In der Innenstadt wollen viele ihre Geschichte erzählen. Ahmet (26) hat kein Geld, sieht in Marokko keine Zukunft für sich. Europa, egal wo, auch Deutschland, würde für ihn infragekommen. Taha (23) sagt mir, er habe Informatik studiert und in Marokko keinen Job. Es sei die Perspektivlosigkeit, die ihn nach Europa treibe. Freunde hätten die Nachricht verbreitet, dass die Grenze offen sei. Auch das Gerücht hielt sich: Wer auf See abgefangen wird, darf nicht einfach zurückgeschickt werden.

Wir kommen zur Strandpromenade, die zur Grenze führt. Spanisches Militär ist überall. Wieder viele tausend junge Männer. Und am Ufer Plastikflaschen, Badelatschen und Schuhe, die sie wohl beim Schwimmen verloren haben. Schwimmreifen treiben auf dem Wasser.

Viele wollen wieder zurück nach Marokko

Es wird Abend. Noch immer stehen viele Soldaten am Strand, die Schlagstöcke in der Hand. Sie setzen sie nicht ein. Das Militär beobachtet die, die aufgegeben haben und zurückwollen. Ein Strom Richtung Grenze. Aus der Gegenrichtung und über das Wasser kommen jetzt etwas weniger. Dann doch wieder Unruhe und Schreie: Ein junger Mann ist kollabiert, muss behandelt werden.
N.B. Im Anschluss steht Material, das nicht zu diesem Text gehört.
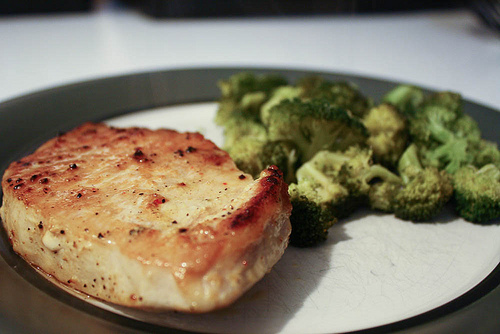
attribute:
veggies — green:
[229, 68, 326, 150]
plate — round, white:
[338, 227, 489, 321]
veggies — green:
[342, 84, 418, 152]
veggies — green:
[296, 142, 367, 232]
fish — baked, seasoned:
[32, 124, 271, 311]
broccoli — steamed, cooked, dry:
[269, 98, 361, 157]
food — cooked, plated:
[120, 104, 381, 239]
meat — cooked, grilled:
[153, 163, 237, 293]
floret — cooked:
[287, 183, 313, 226]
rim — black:
[438, 279, 495, 330]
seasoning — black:
[68, 145, 155, 179]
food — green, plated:
[252, 72, 479, 239]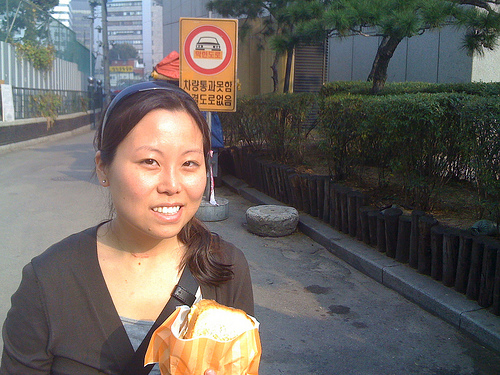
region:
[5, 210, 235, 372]
woman wearing a black shirt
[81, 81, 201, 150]
woman with black hair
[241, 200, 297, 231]
concrete boulder on the street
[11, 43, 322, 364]
this is a woman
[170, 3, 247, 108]
the sign is orange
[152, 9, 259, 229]
sign on a pole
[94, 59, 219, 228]
woman wearing a headband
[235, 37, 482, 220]
bushes on the side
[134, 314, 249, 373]
The sandwich is wrapped in striped paper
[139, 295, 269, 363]
The woman has not eaten the sandwich yet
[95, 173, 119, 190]
The woman has a earring in her hair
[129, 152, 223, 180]
The eyes of the woman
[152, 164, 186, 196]
The nose of the woman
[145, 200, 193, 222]
The mouth of the woman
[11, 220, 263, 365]
The woman is wearing black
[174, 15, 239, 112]
A tall orange sign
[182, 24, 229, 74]
A red circle on an orange sign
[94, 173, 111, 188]
An earring in a girl's ear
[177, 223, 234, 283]
A brown pony tail on a girl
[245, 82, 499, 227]
A green hedge near the street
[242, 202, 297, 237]
A stone base for a post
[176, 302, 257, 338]
A sandwich in a bag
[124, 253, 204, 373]
A black strap across a woman's chest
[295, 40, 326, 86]
Wooden shutter on a window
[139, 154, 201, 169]
Eyes in a girl's face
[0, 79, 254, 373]
A brown haired woman smiling.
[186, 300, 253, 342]
A sandwich in an orange wrap.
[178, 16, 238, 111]
Orange sign with red circle on it.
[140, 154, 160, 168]
A woman's right eye.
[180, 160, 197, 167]
A woman's left eye.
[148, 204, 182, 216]
A woman's white teeth.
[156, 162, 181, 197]
Nose of a woman.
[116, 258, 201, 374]
A black strap around a woman.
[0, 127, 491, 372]
Long paved drive.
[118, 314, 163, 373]
Grey shirt under a black one.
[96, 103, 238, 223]
face of the lady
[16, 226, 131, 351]
dark shirt on the lady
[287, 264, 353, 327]
shadow on the ground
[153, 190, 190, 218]
teeth of the lady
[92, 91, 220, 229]
the head of a woman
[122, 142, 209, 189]
the eyes of a woman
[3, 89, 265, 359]
a person walking on a sidewalk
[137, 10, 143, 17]
a window on a building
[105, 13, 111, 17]
a window on a building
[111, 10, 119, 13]
a window on a building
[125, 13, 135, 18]
a window on a building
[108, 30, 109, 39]
a window on a building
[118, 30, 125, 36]
a window on a building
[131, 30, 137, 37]
a window on a building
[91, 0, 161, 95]
a building in a city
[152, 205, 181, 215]
the teeth are white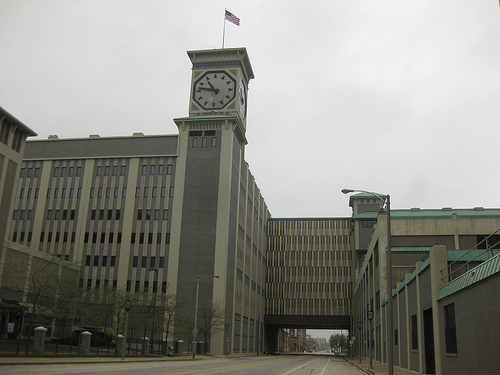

Ich gehe mit gemischten Gefühlen ins Bett. Draußen ziehen noch immer junge Männer Richtung Grenze. Manche wollen weiter nach Europa. Die meisten wohl nur noch zurück nach Marokko. Erschöpft, mit leeren Händen. Sie tun mir leid. Ich fürchte, diese Krise ist noch nicht vorbei.